Imagínate que eres un administrador de sistemas Linux que trabaja desde un equipo Windows y usas Putty para conectarte a los servidores Linux, y dejas una terminal descargando esa nueva y fantástica distro, y esto va a tomar varias horas. En la tarde que ya te vas a casa, solo llevas un avance de un 20% digamos, en el transcurso de la noche terminará la descarga, asi que no apagas tu equipo Windows porque al apagarlo se pierde la terminal y la descarga. Te vas muy confiado, pero resulta que tu acomedido compañero al ver que dejaste la computadora prendida, la apague, y ni hablar, al otro día volver a iniciar la descarga donde se quedó.

Es un ejemplo sin importancia, porque pudo ser algo grave, como la ejecucción de un respaldo, la réplica de una base de datos, una comprobación del sistema de archivos, etc.

Al rescate llega screen que es una utilería que permite multiplexar una terminal, crear una terminal virtual a partir de una existente y después esta terminal virtual ser “llamada” desde otras terminales o desde el servidor junto con el programa que se este ejecutando.

Lo anterior quiere decir, siguiendo con el ejemplo, que te conectas via putty al servidor, desde la terminal ejecutas screen, que abrirá otro shell, desde este shell ejecutas la descarga (o el programa que quieras), te sales de screen y te sales de putty, apagas la computadora, y al otro día te reconectas a la terminal virtual, y listo, tendrás de nuevo la terminal donde esta se encuentre ejecutándose en ese momento, como si nunca la hubieras cerrado.

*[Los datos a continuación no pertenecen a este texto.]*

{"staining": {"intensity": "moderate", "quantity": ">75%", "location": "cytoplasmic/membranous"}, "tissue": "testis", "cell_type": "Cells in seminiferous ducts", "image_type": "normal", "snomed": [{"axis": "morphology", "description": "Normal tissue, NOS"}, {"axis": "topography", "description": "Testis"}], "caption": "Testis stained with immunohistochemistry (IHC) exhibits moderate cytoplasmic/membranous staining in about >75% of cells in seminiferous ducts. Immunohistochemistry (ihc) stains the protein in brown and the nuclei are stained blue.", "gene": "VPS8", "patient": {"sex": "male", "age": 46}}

Su uso es muy fácil, estando en la línea de comandos o shell de cualquier terminal local o remota, teclea:

$ screen

Con este comando creamos un nuevo shell virtual donde podemos ejecutar algún proceso largo y cerrar completamente esa terminal sin miedo a que se interrumpa el proceso que dejamos en funcionamiento.

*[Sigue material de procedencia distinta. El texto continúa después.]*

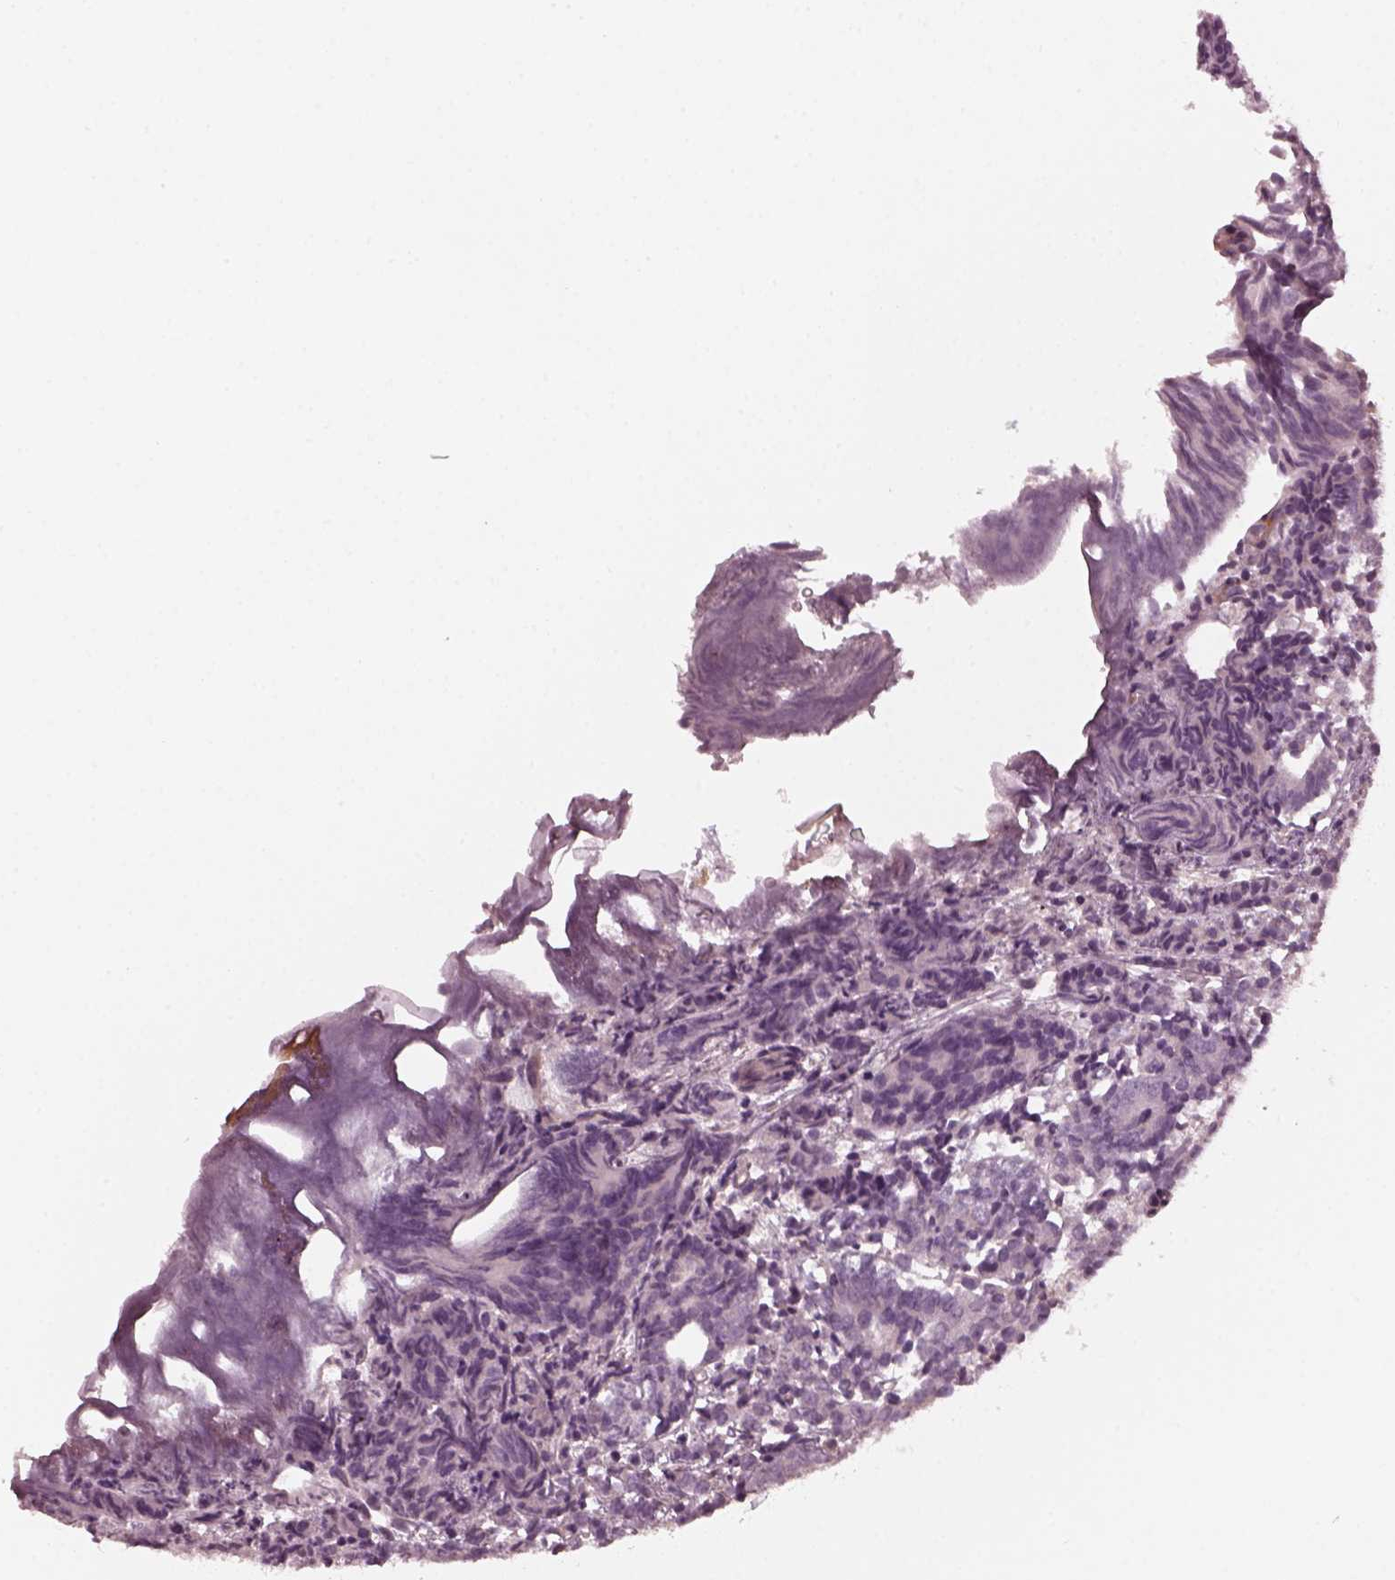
{"staining": {"intensity": "negative", "quantity": "none", "location": "none"}, "tissue": "prostate cancer", "cell_type": "Tumor cells", "image_type": "cancer", "snomed": [{"axis": "morphology", "description": "Adenocarcinoma, High grade"}, {"axis": "topography", "description": "Prostate"}], "caption": "Immunohistochemistry (IHC) micrograph of neoplastic tissue: prostate cancer stained with DAB shows no significant protein expression in tumor cells. The staining is performed using DAB (3,3'-diaminobenzidine) brown chromogen with nuclei counter-stained in using hematoxylin.", "gene": "PORCN", "patient": {"sex": "male", "age": 53}}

Ahora desde una nueva terminal ejecuta lo siguiente para observar la lista de terminales virtuales:

$ screen -ls
There is a screen on:
	21432.pts-2.g3xlap (Attached)
1 socket in /var/run/screen/S-root.

Lo que nos indica que tenemos una terminal virtual ejecutándose. Cada terminal virtual recibe un número, por lo que entonces desde cualquier otro equipo o en el mismo servidor, a través de una terminal (telnet, ssh, local), será posible invocar de nuevo estas terminales virtuales, tan solo basta la opción -r:

$ screen -r 21432

Sólo basta indicar el número asignado de la terminal virtual, si no hubiera más que una sola terminal virtual bastaría con indicar la opción -r sin número.

Y básicamente es todo, una vez en la terminal virtual puedes seguir trabajando en ella. Esta herramienta es extremadamente útil y puede salvarnos de situaciones como las citadas al principio del post.